Fotoğraf ve Sessizlik / Baudrillard



Fotoğrafın sessizliği. Sessizliğin ancak dayatılabildiği ama bunda da başarılı olunmadığı sinemadan, televizyondan, reklamdan farklı olarak, fotoğrafın en kıymetli niteliklerinden birisidir bu. Her türlü yorumu bir yana bırakan (ya da bırakması gereken!) görüntünün sessizliği. Ama, aynı zamanda gerçek dünyanın gürültülü bağlamından kopardığı nesnenin sessizliği. Fotoğrafı çevreleyen şiddet, hız, gürültü ne olursa olsun, fotoğraf, nesneyi hareketsizliğe ve sessizliğe teslim eder. Karmaşanın ortasında ıssızlığın eşdeğerlisini, görüngüsel hareketsizliği yeniden yaratır. Kentleri ve dünyayı sessizlik içinde bir baştan bir başa katetmenin tek yolu fotoğraftır.

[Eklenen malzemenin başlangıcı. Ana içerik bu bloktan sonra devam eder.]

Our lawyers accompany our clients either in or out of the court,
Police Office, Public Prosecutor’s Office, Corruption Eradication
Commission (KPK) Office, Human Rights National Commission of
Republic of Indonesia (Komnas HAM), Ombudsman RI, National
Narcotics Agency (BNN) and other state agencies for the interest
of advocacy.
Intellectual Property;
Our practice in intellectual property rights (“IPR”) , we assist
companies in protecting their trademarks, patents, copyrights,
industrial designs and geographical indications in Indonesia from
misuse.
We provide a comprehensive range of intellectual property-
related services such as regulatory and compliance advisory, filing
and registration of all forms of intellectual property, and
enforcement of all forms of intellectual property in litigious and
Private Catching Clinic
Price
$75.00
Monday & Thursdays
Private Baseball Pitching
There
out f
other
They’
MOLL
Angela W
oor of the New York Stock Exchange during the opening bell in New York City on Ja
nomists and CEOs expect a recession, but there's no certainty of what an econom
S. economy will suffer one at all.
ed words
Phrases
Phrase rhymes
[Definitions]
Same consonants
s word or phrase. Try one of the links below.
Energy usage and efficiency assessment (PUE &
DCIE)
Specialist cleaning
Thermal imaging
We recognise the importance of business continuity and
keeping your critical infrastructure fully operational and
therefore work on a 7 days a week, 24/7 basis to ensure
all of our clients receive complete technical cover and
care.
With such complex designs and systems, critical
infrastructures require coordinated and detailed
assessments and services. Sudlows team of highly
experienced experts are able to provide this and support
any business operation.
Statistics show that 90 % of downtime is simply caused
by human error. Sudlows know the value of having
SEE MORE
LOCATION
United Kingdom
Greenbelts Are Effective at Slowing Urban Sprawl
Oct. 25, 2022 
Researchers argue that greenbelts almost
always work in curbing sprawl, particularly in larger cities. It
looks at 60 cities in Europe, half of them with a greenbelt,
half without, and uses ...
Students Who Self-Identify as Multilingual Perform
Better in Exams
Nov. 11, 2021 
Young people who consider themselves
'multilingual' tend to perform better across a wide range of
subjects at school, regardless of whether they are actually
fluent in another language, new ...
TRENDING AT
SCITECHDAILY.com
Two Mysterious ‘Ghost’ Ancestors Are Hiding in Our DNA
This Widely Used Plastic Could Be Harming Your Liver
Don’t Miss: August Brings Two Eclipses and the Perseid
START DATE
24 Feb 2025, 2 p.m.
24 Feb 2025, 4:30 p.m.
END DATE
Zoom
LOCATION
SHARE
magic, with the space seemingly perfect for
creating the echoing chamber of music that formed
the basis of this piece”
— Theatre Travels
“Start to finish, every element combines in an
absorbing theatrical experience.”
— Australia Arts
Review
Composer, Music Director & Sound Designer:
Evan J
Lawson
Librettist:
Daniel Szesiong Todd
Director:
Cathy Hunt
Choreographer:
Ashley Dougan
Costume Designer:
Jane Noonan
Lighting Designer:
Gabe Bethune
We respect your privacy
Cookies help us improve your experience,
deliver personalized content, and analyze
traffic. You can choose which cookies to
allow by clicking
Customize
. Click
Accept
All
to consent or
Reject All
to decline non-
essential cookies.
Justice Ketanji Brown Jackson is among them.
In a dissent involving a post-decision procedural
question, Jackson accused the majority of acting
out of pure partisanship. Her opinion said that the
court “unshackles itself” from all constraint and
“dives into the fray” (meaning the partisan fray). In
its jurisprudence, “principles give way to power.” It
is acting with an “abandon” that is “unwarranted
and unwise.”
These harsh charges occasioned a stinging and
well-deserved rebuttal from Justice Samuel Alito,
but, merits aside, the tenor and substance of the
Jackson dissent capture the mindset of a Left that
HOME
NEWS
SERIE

Üzerine konuşulamayan konusunda susmak gerekir» -ne var ki onları imgelerle susturabiliriz.










Gürültü, söz, söylenti karşısında fotoğrafın sessizliğiyle direnmek - hareket, her tür akış ve ivmelenme karşısında fotoğrafin hareketsizliğiyle direnmek - zincirlerinden boşalmış iletişim ve bilgi karşı­sında fotoğrafın esrarıyla direnmek - anlamın ahlâki buyruğu karşı­sında anlam kazanmanın sessizliğiyle direnmek. Her şeyin ötesinde, imgelerin otomatik olarak sel gibi akması karşısında, hiç durmadan art arda dizilişleri karşısında direnmek.

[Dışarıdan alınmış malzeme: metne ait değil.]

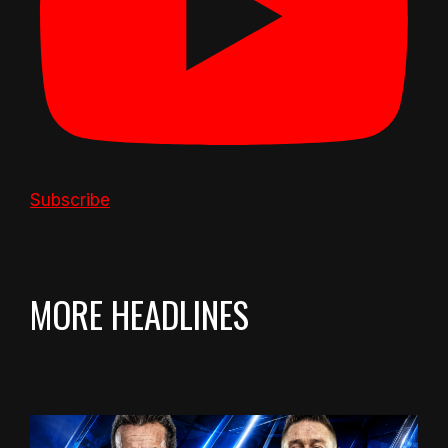
Subscribe
MORE HEADLINES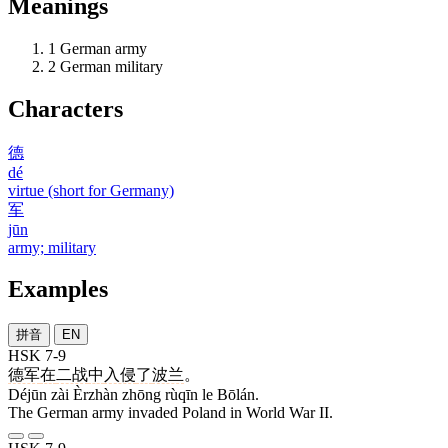
Meanings
1
German army
2
German military
Characters
德
dé
virtue (short for Germany)
军
jūn
army; military
Examples
拼音
EN
HSK 7-9
德军
在
二战
中
入侵
了
波兰
。
Déjūn zài Èrzhàn zhōng rùqīn le Bōlán.
The German army invaded Poland in World War II.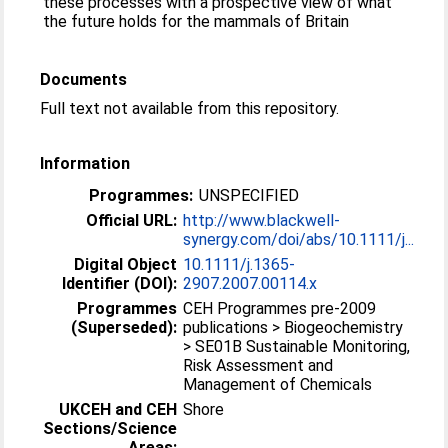
these processes with a prospective view of what
the future holds for the mammals of Britain
Documents
Full text not available from this repository.
Information
Programmes:
UNSPECIFIED
Official URL:
http://www.blackwell-
synergy.com/doi/abs/10.1111/j...
Digital Object
10.1111/j.1365-
Identifier (DOI):
2907.2007.00114.x
Programmes
CEH Programmes pre-2009
(Superseded):
publications > Biogeochemistry
> SE01B Sustainable Monitoring,
Risk Assessment and
Management of Chemicals
UKCEH and CEH
Shore
Sections/Science
Areas: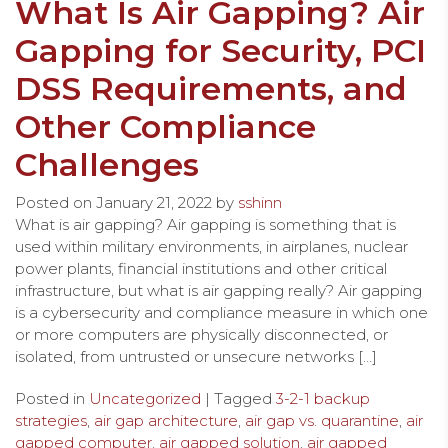
What Is Air Gapping? Air
Gapping for Security, PCI
DSS Requirements, and
Other Compliance
Challenges
Posted on
January 21, 2022
by
sshinn
What is air gapping? Air gapping is something that is
used within military environments, in airplanes, nuclear
power plants, financial institutions and other critical
infrastructure, but what is air gapping really? Air gapping
is a cybersecurity and compliance measure in which one
or more computers are physically disconnected, or
isolated, from untrusted or unsecure networks […]
Posted in
Uncategorized
| Tagged
3-2-1 backup
strategies
,
air gap architecture
,
air gap vs. quarantine
,
air
gapped computer
,
air gapped solution
,
air gapped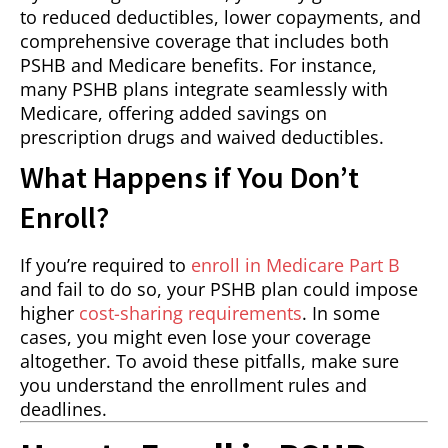
to reduced deductibles, lower copayments, and
comprehensive coverage that includes both
PSHB and Medicare benefits. For instance,
many PSHB plans integrate seamlessly with
Medicare, offering added savings on
prescription drugs and waived deductibles.
What Happens if You Don’t
Enroll?
If you’re required to
enroll in Medicare Part B
and fail to do so, your PSHB plan could impose
higher
cost-sharing requirements
. In some
cases, you might even lose your coverage
altogether. To avoid these pitfalls, make sure
you understand the enrollment rules and
deadlines.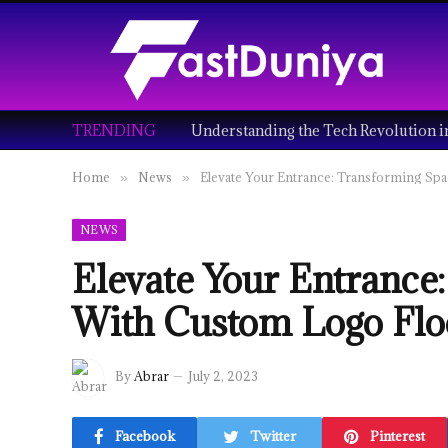
TRENDING
Home
News
Elevate Your Entrance: Transforming Sp
»
»
NEWS
Elevate Your Entrance
With Custom Logo Flo
By
Abrar
July 2, 2023
Facebook
Twitter
Pinterest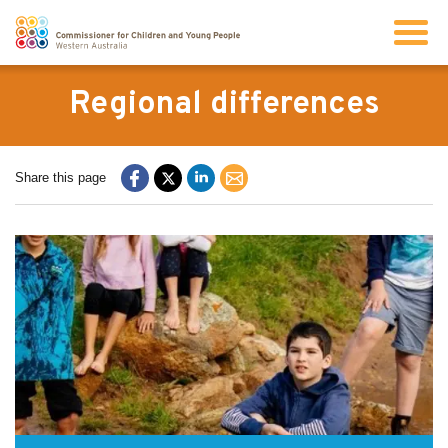
Search
Regional differences
About us
Share this page
Our work
Info for children and young people
Resources
News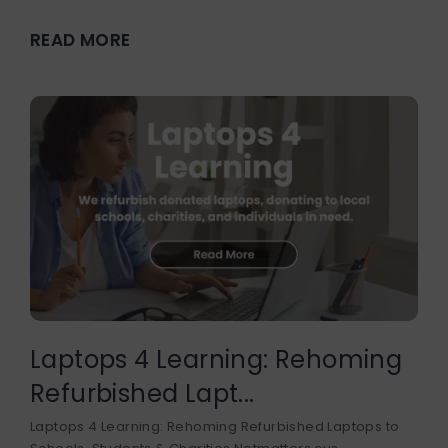
READ MORE
Laptops 4 Learning: Rehoming
Refurbished Lapt...
Laptops 4 Learning: Rehoming Refurbished Laptops to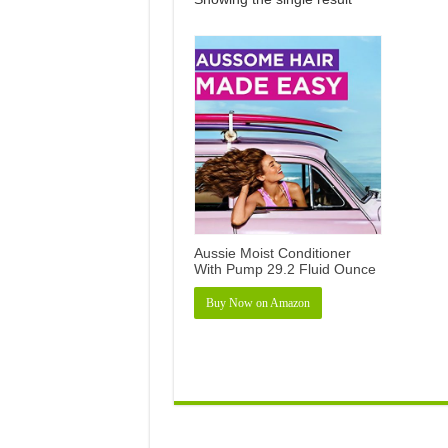
Aussie Moist Conditioner
With Pump 29.2 Fluid Ounce
Buy Now on Amazon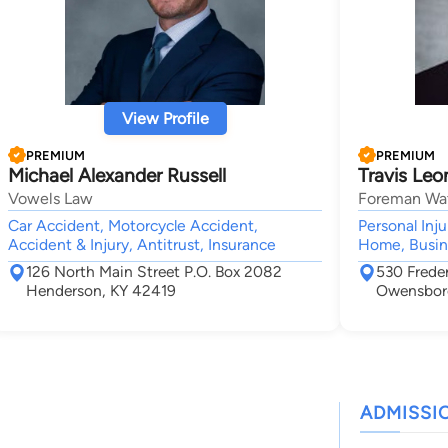
View Profile
PREMIUM
PREMIUM
Michael Alexander Russell
Travis Leo
Vowels Law
Foreman Wat
Car Accident, Motorcycle Accident,
Personal Inj
Accident & Injury, Antitrust, Insurance
Home, Busin
126 North Main Street P.O. Box 2082
530 Freder
Henderson, KY 42419
Owensbor
ADMISSI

Işığın Yazısı / Baudrillard

 Fotoğraf ya da Işığın Yazısı:

 İmgenin Gerçek Anlamlılığı

Fotoğrafın mucizesi; sözde «nesnel» olan bu imgenin mucizesi, dünyanın nesnel olmadığını radikal bir biçimde ortaya koymasına  fırsat vermesidir. Dünyanın -ne çözümlemeyle ne de ben­zerlikle çözülemeyecek olan bu herhangi şeyin- nesnel olmadığını, paradoksal bir biçimde ortaya koyan şey fotoğraf objektifidir. O, bizleri benzerliğin ötesine, gerçeklikle ilgili gözaldatmacanın bağrı­na götüren tekniktir. Teknikle oynanan bu gerçekdışı oyunun yanı sıra aynı teknikle elde edilen dekupaj, hareketsizlik, sessizlik, hare­keti görüngüsel bakımdan indirgeyen fotoğraf en saf ve en yapay imge olarak dayatır kendini.

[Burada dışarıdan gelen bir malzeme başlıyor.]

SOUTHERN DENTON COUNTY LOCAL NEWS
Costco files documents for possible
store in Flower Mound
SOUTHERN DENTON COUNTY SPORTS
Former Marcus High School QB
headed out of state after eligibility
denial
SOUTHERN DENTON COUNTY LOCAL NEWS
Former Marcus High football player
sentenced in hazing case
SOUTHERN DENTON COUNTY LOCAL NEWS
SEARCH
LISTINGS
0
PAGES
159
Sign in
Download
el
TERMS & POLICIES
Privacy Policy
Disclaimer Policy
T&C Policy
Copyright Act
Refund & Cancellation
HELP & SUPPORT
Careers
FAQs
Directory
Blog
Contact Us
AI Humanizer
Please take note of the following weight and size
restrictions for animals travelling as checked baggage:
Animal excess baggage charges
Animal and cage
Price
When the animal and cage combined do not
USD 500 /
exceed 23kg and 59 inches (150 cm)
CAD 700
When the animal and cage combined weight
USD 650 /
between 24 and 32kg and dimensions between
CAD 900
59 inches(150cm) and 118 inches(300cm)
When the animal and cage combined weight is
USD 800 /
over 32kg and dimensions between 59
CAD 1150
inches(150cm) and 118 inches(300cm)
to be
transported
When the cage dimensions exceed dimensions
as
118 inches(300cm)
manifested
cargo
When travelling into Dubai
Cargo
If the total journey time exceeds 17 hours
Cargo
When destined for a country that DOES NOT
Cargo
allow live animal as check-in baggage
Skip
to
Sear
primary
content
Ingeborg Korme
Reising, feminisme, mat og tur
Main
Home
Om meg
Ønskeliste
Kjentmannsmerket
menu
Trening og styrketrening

Böylelikle tekniğin bakış açısı dönüşüme uğrar, ikili oyunun oynandığı bir alana, yanılsama ile biçimleri büyüten aynaya dönüşür. Teknik cihazlarla dünya arasında bir suç ortaklığı, «nesnel» teknik ile nesnenin kendi gücü arasında bir yakınsama kurulur. Ve o andan itibaren fotoğraf çekme eylemi, bu suç ortaklığına sızma sanatı olmaktan ibaret kalır; süreci egemenlik altına almak için değil ama, onunla oynamak ve oyunların henüz oynanmadığı düşüncesi­ni aşikâr hale getirmek için. «Üstünde konuşulamayacak olan şeyi susturmak gerekir» -ne var ki onları imgelerle susturabiliriz.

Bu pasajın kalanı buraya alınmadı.